As I have the privilege of meeting with organizations all over Harrisburg to learn about what they do, and to determine how the Sycamore House might be able to collaborate, I think about this a lot. I meet with people who are working hard for justice, and who see little victories here and there, but who are often working, hoping, and waiting in faith for change. Change for immigrants and asylum seekers locked in a detention center in Berks County- men, women and children who don’t know how long they will be there, and if they will be sent back to their countries of origin (which many of them left fearing for their lives). Change for individuals in poverty who don’t have the resources to turn their electricity back on or to pay their heating bills. Change for those living in food deserts in Harrisburg, who hope for more affordable and fresh options. Change for parents hoping for an education that is equitable and will offer their children more opportunities and alternatives to “running the streets.” Change for youth in Harrisburg and all over the U.S. who want to be able to go to school without the threat of gun violence.

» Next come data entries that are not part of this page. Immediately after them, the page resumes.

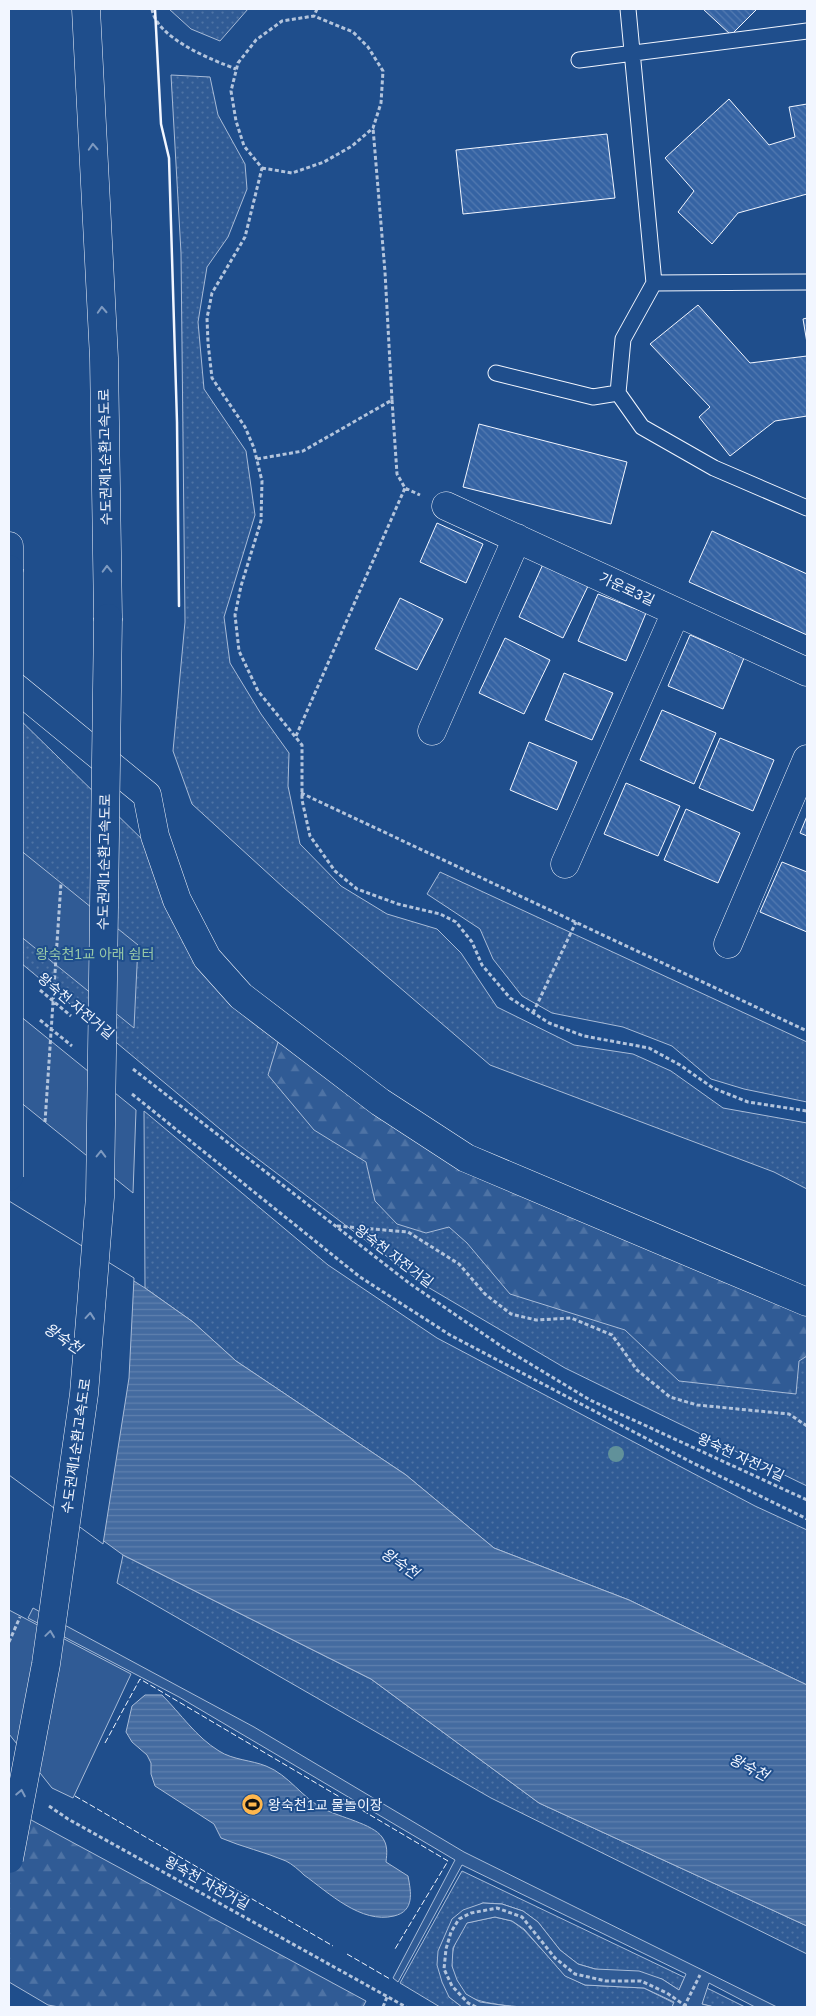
<svg xmlns="http://www.w3.org/2000/svg" width="816" height="2016" viewBox="0 0 816 2016" font-family="Helvetica,'Noto Sans KR',sans-serif">
<style>
.grass{fill:url(#grass-dots);stroke:#a8bbd7}
.forest{fill:url(#forest-firs);stroke:#a8bbd7}
.built{fill:#305b95;stroke:#a8bbd7}
.water{fill:url(#water-rules);stroke:#a8bbd7}
.pier{fill:#1f4e8c;stroke:#a8bbd7}
.building{fill:url(#building-back-hatch);stroke:#f2f6ff}
.lines{fill:none;stroke-linecap:round;stroke-linejoin:round}
.service-casing{stroke:#f2f6ff;stroke-width:17}
.minor-casing{stroke:#f2f6ff;stroke-width:29}
.motorway-casing{stroke:#f2f6ff;stroke-width:29}
.path{stroke:#b3c4dc;stroke-width:3;stroke-dasharray:4 2.5;stroke-linecap:butt}
.service{stroke:#1f4e8c;stroke-width:15}
.minor{stroke:#1f4e8c;stroke-width:28}
.motorway{stroke:#1f4e8c;stroke-width:28}
.motorway-bridge-casing{stroke:#f2f6ff;stroke-width:29;stroke-linecap:butt}
.motorway-bridge{stroke:#1f4e8c;stroke-width:28}
.fence{stroke:#f2f6ff;stroke-width:1;stroke-dasharray:6 2.5;stroke-linecap:butt}
.wall{stroke:#f2f6ff;stroke-width:2.5}
.tree{fill:#61919a}
.oneway{stroke:#7e9ac0}
.labels{text-anchor:middle;dominant-baseline:central;stroke-width:4;stroke-linejoin:round;paint-order:stroke}
.street-label{font-size:14px;fill:#f2f6ff;stroke:#1f4e8c}
.park-label{font-size:14px;fill:#97c8a6;stroke:#1f4e8c}
.poi-label{font-size:14px;fill:#f2f6ff;stroke:#1f4e8c;text-anchor:start}
.water-label{font-size:15px;font-style:italic;fill:#f2f6ff;stroke:#1f4e8c}
</style>
<defs>
<pattern id="grass-dots" width="8" height="8" patternUnits="userSpaceOnUse" patternTransform="scale(1.25)"><rect width="8" height="8" fill="#305b95"/><path d="M2 2h.1M6 6h.1" fill="none" stroke="#4e73a5" stroke-width="1.8" stroke-linecap="round"/></pattern>
<pattern id="forest-firs" width="22" height="20" patternUnits="userSpaceOnUse" patternTransform="scale(1.25)"><rect width="22" height="20" fill="#305b95"/><path d="M5 1l3.5 6h-7zM16 11l3.5 6h-7z" fill="#4e73a5"/></pattern>
<pattern id="water-rules" width="6" height="5" patternUnits="userSpaceOnUse" patternTransform="scale(1.25)"><rect width="6" height="5" fill="#446ba0"/><path d="M0 2.5h6" fill="none" stroke="#5f81ae"/></pattern>
<pattern id="building-back-hatch" width="6" height="6" patternUnits="userSpaceOnUse" patternTransform="scale(1.25)"><rect width="6" height="6" fill="#3563a3"/><path d="M-1 5l2 2M0 0l6 6M5-1l2 2" fill="none" stroke="#537ab1"/></pattern>
</defs>
<rect width="100%" height="100%" fill="#1f4e8c"/>
<path class="grass" d="M169 9H248L220 41 191 29Z
M171 75 210 77 218 115 245 164 247 189 228 237 207 267 198 322 204 389 246 451 255 515 224 617 230 663 261 714 289 753 288 786 300 844 341 886 387 914 437 929 461 953 497 1007 574 1045 633 1054 671 1071 723 1108 807 1123V1189L774 1172 490 1065 284 888 192 804 173 751 185 622 181 253Z
M9 709 151 848 194 950 473 1175 807 1313V1486L565 1368 426 1286 238 1144 9 953Z
M440 872 807 1042V1102L744 1089 711 1079 672 1046 623 1027 552 1013 522 996 493 959 480 929 427 894Z
M144 1111 328 1265 437 1338 755 1506 807 1530V1685L629 1600 494 1548 406 1475 236 1361 193 1322 145 1288Z
M123 1555 371 1679 539 1803 807 1926V1954L491 1798 117 1583Z
M462 1871 713 1991 745 2007H714L702 2004 684 1979 679 1990 662 1979 595 1969 578 1964 560 1950 538 1922 523 1911 502 1904 483 1903 452 1919 449 1997 462 2007H440L400 1983Z
M495 1917 512 1921 524 1930 566 1976 585 1985 644 1988 674 2003 672 2007C633 2007 493 2015 467 1995 463 1993 461 1987 458 1983 445 1961 454 1942 466 1923Z"/>
<path class="forest" d="M279 1039 473 1175 807 1313V1356L799 1361 796 1394 679 1381 625 1330 510 1294 467 1243 449 1227 426 1233 397 1224 375 1201 366 1162 314 1130 268 1075Z
M9 1808 366 2001 363 2007H59L48 2005 9 1982Z"/>
<path class="built" d="M9 841 138 945 134 1028 9 927Z
M9 1007 136 1110 133 1193 9 1093Z
M33 1608 254 1727 464 1852 777 2007H755L709 1983 702 2004 714 2007H672L674 2002 644 1988 585 1985 565 1976 524 1929 512 1921 495 1917 467 1923 453 1948 452 1966 457 1980 466 1994 480 2002 515 2007H462L449 1997 442 1982 437 1965 438 1951 452 1919 463 1910 483 1903 502 1904 523 1911 538 1922 560 1950 578 1964 595 1969 639 1971 662 1979 679 1990 686 1974 462 1865 398 1982 393 1978 455 1860 179 1697 28 1618Z
M9 1610 131 1674 73 1798 52 1788 9 1734Z"/>
<path class="water" d="M9 1203 145 1288 193 1322 236 1361 406 1475 494 1548 629 1600 807 1685V1926L539 1803 371 1679 123 1555 9 1472Z
M145 1695H162C181 1714 196 1737 219 1751 233 1760 251 1760 266 1766 289 1775 302 1798 324 1809 339 1817 373 1824 382 1837 388 1845 387 1853 386 1862L408 1876C411 1892 415 1911 394 1916 361 1924 329 1893 304 1875 299 1870 292 1864 286 1861 265 1852 242 1847 221 1838L214 1824 155 1786 151 1774V1763L147 1755 132 1742 126 1732 132 1706Z"/>
<path class="pier" d="M9 1201 134 1278 129 1378 103 1544 9 1475Z"/>
<path class="building" d="M703 9H757L731 35Z
M729 99 769 145 795 137 789 107 807 104V194L738 213 712 244 678 212 694 191 665 158Z
M607 134 615 198 463 214 456 150Z
M698 305 750 363 807 356V416L775 421 730 456 699 417 710 407 650 344Z
M807 318V343L803 319Z
M479 424 627 462 611 524 463 487Z
M437 523 483 544 466 583 420 562Z
M712 531 807 574V635L689 582Z
M544 562 589 584 563 638 519 617Z
M598 594 646 613 626 661 578 641Z
M400 598 443 619 417 670 375 649Z
M690 635 744 658 723 709 668 686Z
M505 638 550 660 524 714 479 693Z
M564 673 613 693 592 740 545 720Z
M662 710 716 733 694 784 640 760Z
M720 738 774 760 753 811 699 788Z
M529 742 577 762 557 810 510 790Z
M626 783 680 806 658 856 604 834Z
M686 809 740 833 718 883 664 860Z
M807 816V836L800 833Z
M782 862 807 872V932L760 912Z"/>
<g class="lines">
<defs>
<path id="service" d="M628 9 654 283 623 339 618 393 642 427 714 468 807 508
M579 60 807 31
M654 283 807 282
M496 373 593 397 618 393"/>
<path id="minor" d="M446 506 807 672
M9 682 147 795 155 836 177 900 207 958 241 996 380 1102 466 1158 807 1302
M432 731 517 538
M565 864 676 612
M728 944 807 759"/>
<path id="motorway" d="M86 9 104 358 108 618
M9 546V569"/>
</defs>
<use href="#service" class="service-casing"/>
<use href="#minor" class="minor-casing"/>
<use href="#motorway" class="motorway-casing"/>
<path class="path" d="M152 9C156 38 212 60 236 69
M317 9 314 16 282 21 256 40 238 63 231 91 236 121 244 146 262 168 245 237 212 293 207 318 208 343 212 378 245 427 254 448 262 481 261 521 241 586 235 615 239 651 258 691 302 745V800L310 836 335 871 357 889 398 904 440 914 456 922 472 942 482 965 510 998 549 1023 584 1036 649 1048 680 1065 713 1088 748 1102 807 1111
M262 168 292 173 324 162 352 146 373 128 381 103 383 71 368 47 353 32 314 16
M392 400 397 474 405 488 420 495
M257 459 303 451 392 400 385 272 373 128
M296 736 405 488
M301 793 807 1031
M40 990 71 1016
M533 1013 576 922
M40 1020 72 1046
M133 1069 409 1283 504 1348 590 1400 807 1500
M132 1094 360 1277 450 1335 691 1462 807 1519
M45 1122 61 883
M337 1226 408 1232 459 1264 485 1294 511 1314 536 1320 571 1318 612 1335 637 1370 670 1397 697 1405 789 1414 807 1426
M9 1642 20 1617
M49 1806 68 1819 406 2007
M383 2007 387 1997
M476 2007 468 2003 452 1986 444 1969 446 1949 451 1932 459 1919 471 1913 497 1908 522 1917 555 1958 575 1974 606 1981H641L667 1993 687 2007
M684 2007 700 1975"/>
<use href="#service" class="service"/>
<use href="#minor" class="minor"/>
<use href="#motorway" class="motorway"/>
<defs>
<path id="motorway-bridge" d="M9 1177V569
M9 1859 46 1664 84 1394 100 1197 108 618"/>
</defs>
<use href="#motorway-bridge" class="motorway-bridge-casing"/>
<use href="#motorway-bridge" class="motorway-bridge"/>
<path class="fence" d="M105 1743 140 1679 448 1861 395 1949
M75 1796 333 1946
M347 1954 390 1979"/>
<path class="wall" d="M155 9 161 124 169 158 177 422 179 606"/>
</g>
<circle class="tree" cx="616" cy="1454" r="8"/>
<defs><path id="oneway-chevron" d="M-2-3.5L2.5 0L-2 3.5" fill="none" stroke-width="1.6" stroke-linecap="round" stroke-linejoin="round" transform="scale(1.25)"/></defs>
<g class="oneway">
<use href="#oneway-chevron" transform="translate(93 147) rotate(-93)"/>
<use href="#oneway-chevron" transform="translate(102 310) rotate(-93)"/>
<use href="#oneway-chevron" transform="translate(107 569) rotate(-91)"/>
<use href="#oneway-chevron" transform="translate(101 1154) rotate(-89)"/>
<use href="#oneway-chevron" transform="translate(90 1316) rotate(-85)"/>
<use href="#oneway-chevron" transform="translate(50 1634) rotate(-82)"/>
<use href="#oneway-chevron" transform="translate(21 1793) rotate(-79)"/>
</g>
<defs>
<symbol id="stadium-disc" viewBox="-11 -11 22 22"><circle r="9.5" fill="#ffb74d" stroke="#1f4e8c"/><path d="M0-5a6.5 5 0 1 0 0 10a6.5 5 0 1 0 0-10ZM-3.5-1.8h7v3.6h-7Z" fill="#111"/></symbol>
</defs>
<g fill-rule="evenodd">
<use href="#stadium-disc" x="240" y="1792" width="25" height="25"/>
</g>
<g class="labels">
<g class="street-label">
<text transform="translate(105 457) rotate(-91)">수도권제1순환고속도로</text>
<text transform="translate(627 589) rotate(25)">가운로3길</text>
<text transform="translate(104 862) rotate(-89)">수도권제1순환고속도로</text>
<text transform="translate(76 1006) rotate(40)">왕숙천 자전거길</text>
<text transform="translate(394 1256) rotate(37)">왕숙천 자전거길</text>
<text transform="translate(76 1446) rotate(-82)">수도권제1순환고속도로</text>
<text transform="translate(741 1457) rotate(25)">왕숙천 자전거길</text>
<text transform="translate(207 1883) rotate(29)">왕숙천 자전거길</text>
</g>
<g class="park-label">
<text x="95" y="954">왕숙천1교 아래 쉼터</text>
</g>
<g class="poi-label">
<text x="268" y="1805">왕숙천1교 물놀이장</text>
</g>
<g class="water-label">
<text transform="translate(63 1338) rotate(34)">왕숙천</text>
<text transform="translate(400 1563) rotate(34)">왕숙천</text>
<text transform="translate(749 1767) rotate(27)">왕숙천</text>
</g>
</g>
<rect width="816" height="2016" fill="none" stroke="#f2f6ff" stroke-width="20"/>
</svg>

The time between Good Friday and Easter Sunday sometimes seems to stretch longer than we’d like it to. Waiting is not an easy thing to do. And yet, God works within us and around us, even in the waiting period.

As people of faith, we know the final outcome- God’s grace and love wins. As I once heard Tony Campolo say, “It’s Friday, but Sunday’s coming.” Well, today, we are one day closer.

Let us join together, work, and pray faithfully, and say, “It’s Saturday, but Sunday’s coming.”